電動で垂直離着陸が可能なeVTOL(空飛ぶクルマ)や、自動運転技術を活用した物流の自動化が進んでいる。人手不足が深刻化する中、日本はこれらの技術をどう社会実装しようとしているのか。
モビリティの変革と空飛ぶクルマ「eVTOL」
『機械ビジネス』(クロスメディア・パブリッシング)
現在、注目されるモビリティサービスの1つに、人やモノが移動する手段として、垂直に離着陸ができる電動の飛行機体「eVTOL(イーブイトール:Electric Vertical Take Off and Landing aircraft)」が挙げられます。
eVTOLは、「空飛ぶクルマ」や「エアタクシー」として認知されつつあります。この分野は将来、大きな市場へ成長する可能性があるとの見方も多く、カーボンニュートラルの実現に向け、燃費のいい機体の導入や、従来機材から省燃費機材への更新が見込まれています。
eVTOLのメリットは、滑走路が不要で騒音が少なく、駆動する際に温暖化ガスを出さない上、コストがヘリコプターと比較して安価であるといった点にあります。
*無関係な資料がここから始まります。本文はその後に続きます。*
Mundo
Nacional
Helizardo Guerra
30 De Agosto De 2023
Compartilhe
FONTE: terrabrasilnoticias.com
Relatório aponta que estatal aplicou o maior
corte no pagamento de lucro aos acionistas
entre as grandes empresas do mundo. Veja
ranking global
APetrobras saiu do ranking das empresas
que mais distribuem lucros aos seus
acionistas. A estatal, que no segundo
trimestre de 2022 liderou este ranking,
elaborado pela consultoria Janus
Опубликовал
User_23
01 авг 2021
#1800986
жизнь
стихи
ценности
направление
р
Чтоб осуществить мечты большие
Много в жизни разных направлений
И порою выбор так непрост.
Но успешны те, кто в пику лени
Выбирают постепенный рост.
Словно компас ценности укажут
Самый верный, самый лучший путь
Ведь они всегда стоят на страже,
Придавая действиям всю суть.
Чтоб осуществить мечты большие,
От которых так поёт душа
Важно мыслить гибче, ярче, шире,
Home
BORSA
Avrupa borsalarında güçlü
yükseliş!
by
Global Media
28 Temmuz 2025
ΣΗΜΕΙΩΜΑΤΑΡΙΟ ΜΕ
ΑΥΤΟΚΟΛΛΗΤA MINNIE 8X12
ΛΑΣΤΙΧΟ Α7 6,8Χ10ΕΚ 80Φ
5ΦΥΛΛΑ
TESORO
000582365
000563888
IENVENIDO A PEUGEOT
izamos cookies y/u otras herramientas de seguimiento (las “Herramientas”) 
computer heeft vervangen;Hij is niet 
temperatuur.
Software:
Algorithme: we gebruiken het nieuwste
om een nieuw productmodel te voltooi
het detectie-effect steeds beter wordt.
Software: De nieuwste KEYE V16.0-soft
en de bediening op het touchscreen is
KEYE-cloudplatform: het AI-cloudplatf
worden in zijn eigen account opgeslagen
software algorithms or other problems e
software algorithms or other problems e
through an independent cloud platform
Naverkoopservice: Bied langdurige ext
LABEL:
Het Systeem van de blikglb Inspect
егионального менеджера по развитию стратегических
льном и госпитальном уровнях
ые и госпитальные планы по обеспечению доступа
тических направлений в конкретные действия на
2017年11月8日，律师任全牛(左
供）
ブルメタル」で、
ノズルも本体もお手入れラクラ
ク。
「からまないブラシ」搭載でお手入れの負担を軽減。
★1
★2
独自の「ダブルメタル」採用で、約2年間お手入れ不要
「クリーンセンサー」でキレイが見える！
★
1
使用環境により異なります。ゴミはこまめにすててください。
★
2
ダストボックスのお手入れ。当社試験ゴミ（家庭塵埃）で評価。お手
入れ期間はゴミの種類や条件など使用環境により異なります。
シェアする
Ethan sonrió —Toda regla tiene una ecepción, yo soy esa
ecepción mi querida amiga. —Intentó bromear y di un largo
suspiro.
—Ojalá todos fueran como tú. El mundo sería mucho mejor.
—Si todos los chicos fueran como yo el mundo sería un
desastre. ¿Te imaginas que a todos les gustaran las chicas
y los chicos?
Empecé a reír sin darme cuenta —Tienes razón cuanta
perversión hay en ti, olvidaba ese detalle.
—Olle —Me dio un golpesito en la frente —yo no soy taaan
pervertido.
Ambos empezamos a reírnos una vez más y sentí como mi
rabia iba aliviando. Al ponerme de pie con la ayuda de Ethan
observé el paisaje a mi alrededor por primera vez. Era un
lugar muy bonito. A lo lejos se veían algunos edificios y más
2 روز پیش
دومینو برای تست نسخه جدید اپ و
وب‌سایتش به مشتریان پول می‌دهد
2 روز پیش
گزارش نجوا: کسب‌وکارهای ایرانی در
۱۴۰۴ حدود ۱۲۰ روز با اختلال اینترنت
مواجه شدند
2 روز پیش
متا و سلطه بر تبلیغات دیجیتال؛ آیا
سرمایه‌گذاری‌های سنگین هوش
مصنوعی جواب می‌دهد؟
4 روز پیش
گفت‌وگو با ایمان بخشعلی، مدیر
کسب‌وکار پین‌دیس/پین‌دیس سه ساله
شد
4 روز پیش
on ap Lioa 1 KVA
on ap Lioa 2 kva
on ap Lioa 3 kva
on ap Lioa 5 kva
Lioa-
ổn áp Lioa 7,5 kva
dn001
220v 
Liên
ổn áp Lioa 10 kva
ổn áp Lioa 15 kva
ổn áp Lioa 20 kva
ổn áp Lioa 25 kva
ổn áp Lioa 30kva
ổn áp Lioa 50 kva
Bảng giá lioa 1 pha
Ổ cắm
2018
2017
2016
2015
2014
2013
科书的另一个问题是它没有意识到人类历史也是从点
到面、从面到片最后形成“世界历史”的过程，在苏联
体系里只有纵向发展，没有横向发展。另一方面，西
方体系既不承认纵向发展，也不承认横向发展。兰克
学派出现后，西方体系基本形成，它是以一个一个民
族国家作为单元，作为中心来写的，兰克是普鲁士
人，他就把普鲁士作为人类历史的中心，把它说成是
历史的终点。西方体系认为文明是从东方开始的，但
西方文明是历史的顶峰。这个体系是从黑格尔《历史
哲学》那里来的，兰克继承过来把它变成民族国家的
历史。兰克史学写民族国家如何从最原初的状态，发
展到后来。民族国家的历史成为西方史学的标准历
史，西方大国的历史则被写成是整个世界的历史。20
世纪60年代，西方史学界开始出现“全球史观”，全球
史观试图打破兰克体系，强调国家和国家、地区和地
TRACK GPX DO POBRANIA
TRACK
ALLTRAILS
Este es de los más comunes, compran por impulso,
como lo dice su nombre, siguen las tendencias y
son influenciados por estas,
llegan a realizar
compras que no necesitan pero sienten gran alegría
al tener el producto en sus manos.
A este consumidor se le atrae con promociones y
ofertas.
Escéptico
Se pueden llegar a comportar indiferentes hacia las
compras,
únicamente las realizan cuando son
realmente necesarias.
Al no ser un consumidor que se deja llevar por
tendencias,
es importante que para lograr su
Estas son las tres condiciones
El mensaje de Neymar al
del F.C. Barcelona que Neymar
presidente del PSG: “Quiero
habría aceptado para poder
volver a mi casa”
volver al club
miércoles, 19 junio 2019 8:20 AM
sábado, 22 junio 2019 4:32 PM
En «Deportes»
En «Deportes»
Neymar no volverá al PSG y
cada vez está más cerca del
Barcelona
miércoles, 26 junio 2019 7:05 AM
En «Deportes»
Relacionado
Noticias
日本でも、都市部での送迎サービスや離島への移動手段、緊急時の救急搬送などを見据えて、政府では2030年代にeVTOLの本格導入を目指しています。
よく、「eVTOLはヘリコプターとどこが違うのか」と比較されます。
大きな違いは、ヘリコプターの動力源はエンジンですが、eVTOLは電気が動力源なので、部品点数がヘリコプターに比べて少なく、製造コストも抑えることができるということです。